= Assigned task 1 =
Please say whether each statement below agrees with the call transcript, answering yes or no and quoting the deciding words from it. (a) Before the transaction, ADZ Energy owned all of the acreage. (b) Enterprise sits structurally higher than Enterprise North. (c) A firm figure for the tie-in costs is already available.
= Assigned task 2 =
Pick up the call transcript after its final sentence and continue it.

= Excerpt provided =
*** Block opens ***
Yes, sure. I can take that one. So the acreage is owned or was owned until we did the transaction. It was owned 100% at that stage by a company called ADZ Energy, which is a Brisbane-based company. And so we've done the transaction with them now. So now it's 80%, 80% ADZ and 20% us. And look, I mean there are reasons for doing the transaction. They are the same typical reasons that most companies would have. Going into the drilling phase, it's always a good opportunity to share the capital requirements and the risks and opportunities with other partners, which is typically why you see almost everything in the oil and gas game done as joint ventures. So that's certainly one driver. And again, these typical reasons, but funding will be another driver. And I think as well, you look for partners that are like-minded in terms of sort of technical expertise, technical capability, size of the organization and nimbleness and willing to get things -- willingness to get things done. So I think all of those would have been factors in the transaction and why both sides were keen to get the transaction done.

Damian Galvin

Executives
#20

Yes. I guess the final front, there was a question here. Just could you provide an update on the joint venture dynamics in the Otway and Cooper Basins following the ADZ acquisition?

Ross Evans

Executives
#21

Yes. Sure. Look, I touched on it briefly there. So the joint venture dynamics are really good. ADZ is -- as I said, they're like-minded nimble company. They have a lot of expertise in their organization in the Cooper and Otway Basins, and I'm quite familiar with a lot of the individuals in ADZ from being in the industry over many decades. So the relationship with the joint venture is really good, and we're moving forward to get the drilling done as quickly as we possibly can. .

Leon Devaney

Executives
#22

And I'd probably just add that is a private company. It's not a listed company.

Damian Galvin

Executives
#23

So there's a few more detailed questions here on enterprise and also let's maybe dig into those. Question here, is enterprise in pressure communication with Enterprise North? Or is there a thought seal?

Ross Evans

Executives
#24

Yes. So what we see in the structural interpretation at the moment is that enterprise is a separate accumulation and it's lower structurally than Enterprise North. So we see that the likely spill path is from Enterprise up to Enterprise North. However, it's important to note that on that interpretation at the moment, that there would be separate accumulations and so that whatever the pressure or degree of depletion is within Enterprise, that would be happening separately. And then Enterprise North would still be at its original undepleted pressure. Now obviously, the actual pressure in the reservoir will be established when we drill into it and do the testing when we first get success in that well.

Damian Galvin

Executives
#25

All right. Still on Enterprise North then. What is the total cost growth of Enterprise North One? And is there any additional cost for tying in? so I think the answer to that is we expect our share of the drilling cost to be around about $3 million. In terms of the tie-in costs, I believe that work is still underway, so we probably don't have a firm sort of number that we can talk about at this stage.
*** Block closes ***
= Supplied material =
*** Block opens ***
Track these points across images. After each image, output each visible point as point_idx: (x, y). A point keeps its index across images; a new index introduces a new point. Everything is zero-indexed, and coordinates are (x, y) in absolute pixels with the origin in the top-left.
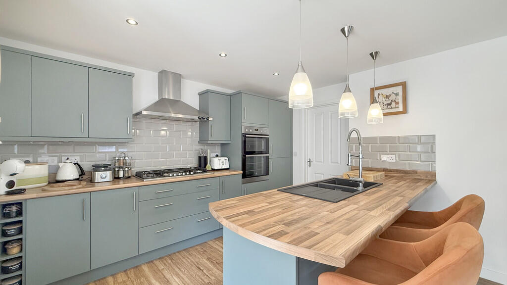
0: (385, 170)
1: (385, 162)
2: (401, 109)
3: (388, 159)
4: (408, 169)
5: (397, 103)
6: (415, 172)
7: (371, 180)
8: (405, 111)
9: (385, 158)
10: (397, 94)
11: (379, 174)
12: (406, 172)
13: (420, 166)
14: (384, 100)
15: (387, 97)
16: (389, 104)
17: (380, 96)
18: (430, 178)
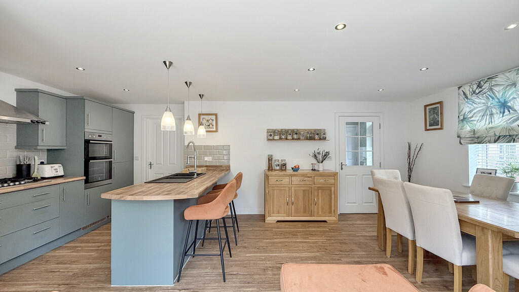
*** Block closes ***
*** Block opens ***
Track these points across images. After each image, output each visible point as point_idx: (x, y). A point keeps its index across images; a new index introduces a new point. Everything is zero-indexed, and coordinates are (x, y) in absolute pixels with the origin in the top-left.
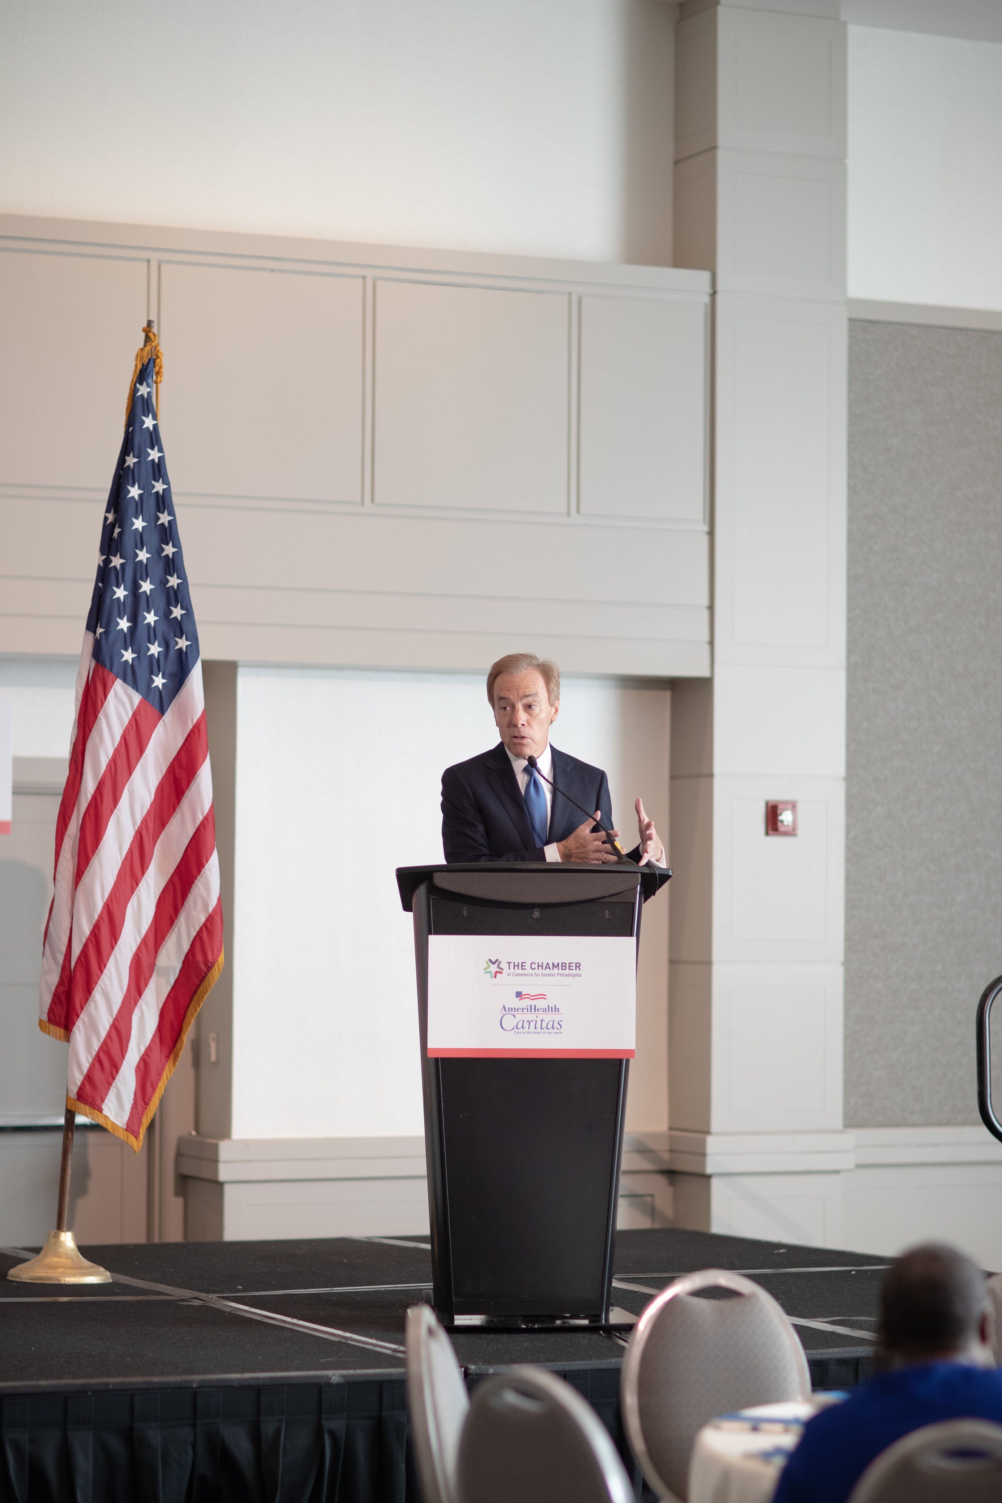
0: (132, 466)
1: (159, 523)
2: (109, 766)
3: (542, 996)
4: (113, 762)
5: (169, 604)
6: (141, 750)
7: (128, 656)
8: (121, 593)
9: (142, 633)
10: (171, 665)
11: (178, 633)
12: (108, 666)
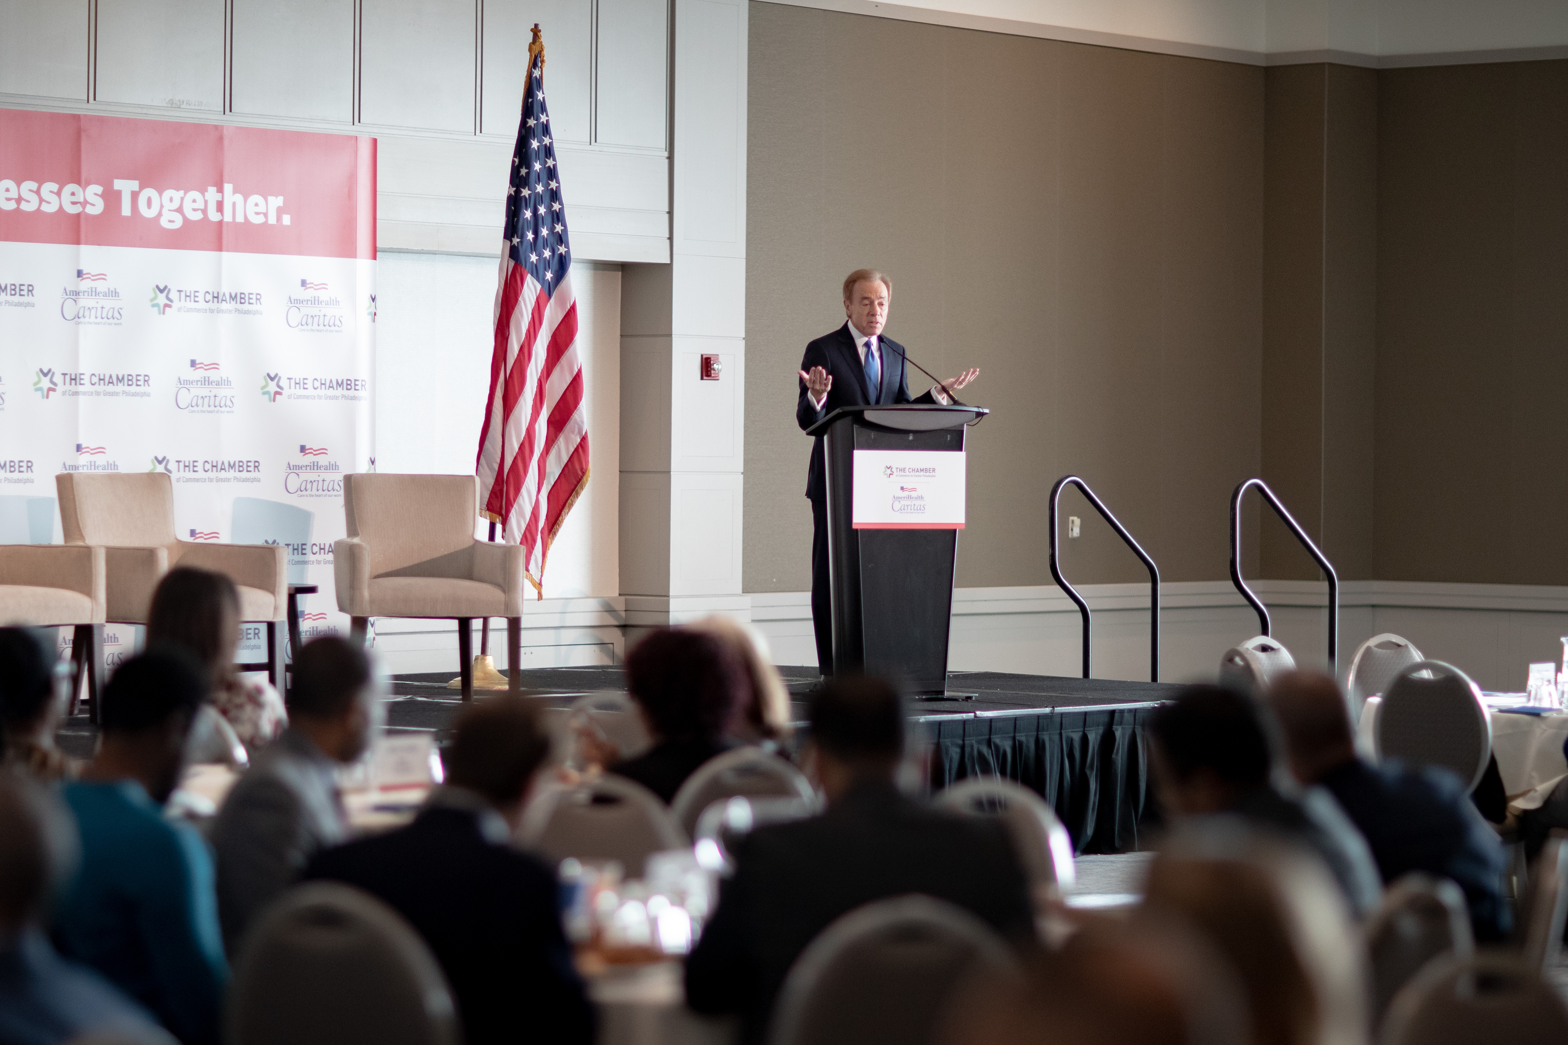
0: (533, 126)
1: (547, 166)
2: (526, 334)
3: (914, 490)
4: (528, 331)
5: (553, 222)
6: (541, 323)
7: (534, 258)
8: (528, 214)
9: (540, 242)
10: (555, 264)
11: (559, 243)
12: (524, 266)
*** Block closes ***
*** Block opens ***
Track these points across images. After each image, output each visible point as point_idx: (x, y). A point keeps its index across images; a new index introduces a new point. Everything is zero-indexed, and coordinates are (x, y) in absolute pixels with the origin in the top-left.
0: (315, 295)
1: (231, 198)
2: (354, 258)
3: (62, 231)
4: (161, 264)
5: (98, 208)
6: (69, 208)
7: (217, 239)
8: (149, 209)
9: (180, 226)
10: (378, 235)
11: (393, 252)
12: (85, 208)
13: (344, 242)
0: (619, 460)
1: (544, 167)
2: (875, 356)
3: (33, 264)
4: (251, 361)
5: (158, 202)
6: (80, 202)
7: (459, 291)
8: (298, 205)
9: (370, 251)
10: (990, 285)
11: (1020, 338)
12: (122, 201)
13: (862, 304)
*** Block closes ***
= Answer section 1 =
(a) Yes: "It was owned 100% at that stage by a company called ADZ Energy"
(b) No: "it's lower structurally than Enterprise North"
(c) No: "we probably don't have a firm sort of number that we can talk about at this stage"

= Answer section 2 =
Ross Evans

Executives
#26

Yes. I mean what I would say about the time is, as you would have seen on the map, there are the gathering systems for a lot of those gas plants that actually more or less traversed, directly passed where the well site will be. So we see that time cost will be very, very straightforward and minimal, well ahead skid in a short time into an existing gathering line and then obviously, not a capital cost but then a tolling arrangement with one of the gas plants in that area.

Damian Galvin

Executives
#27

Another one in [indiscernible]. A commercial success, how soon could we book reserves?

Ross Evans

Executives
#28

Yes. So the current timing that we're targeting is the second half of '26 to drill a well. And then you would expect in the success case, there would be a flow test undertaken while the rig was on the well. Then they would just need to be a brief period of analysis and then booking reserves. So it could be of the order of about 3 months after the well's been drilled that you're being in a position to book formal reserves in the success base.

Damian Galvin

Executives
#29

Okay. A question here just around ADZ. Do you have confidence that ADZ can fund their share of the drilling and then bringing Enterprise North into production given that they are a private company?

Ross Evans

Executives
#30

Yes. Look, there's actually quite a lot of interest in the marketplace in this particular target. So I would expect that there's a number of potential scenarios for ADZ to find sources for capital, and so we don't have any concern that ADZ will be able to bundle well. Obviously, by virtue of our transaction and our -- funding our share, that's certainly assisted with that objective. And so the additional amount that they need would be, I think, given the market interest and other sources of funding, I think that won't be a problem.

Damian Galvin

Executives
#31

Yes. I guess there's a question here about our funding, for example. So with the portfolio expansions, would a capital raise be considered in the next 12 months? I think when we -- the numbers that we've got in our forecast suggests that we can actually pay for all of these programs over the next 18 months, depending on timing, just out of our existing cash reserves and cash flow. However, if we do want to accelerate some of those wells, which we obviously may want to do and we obviously want to get Marini and Palm Valley drilled this year, then we will look at some possible funding, but probably not from equity. I mean we haven't raised equity for a long time. We certainly got room in our current debt facility to perhaps raise a little more based on what would be quite quick paybacks from those production development, the wells at Marine and Palm Valley. So the answer is no, we're not looking at a capital raise, but we are looking at obviously the overall capital mix and how we fund those activities if we want to accelerate them a bit quicker than we can fund organically.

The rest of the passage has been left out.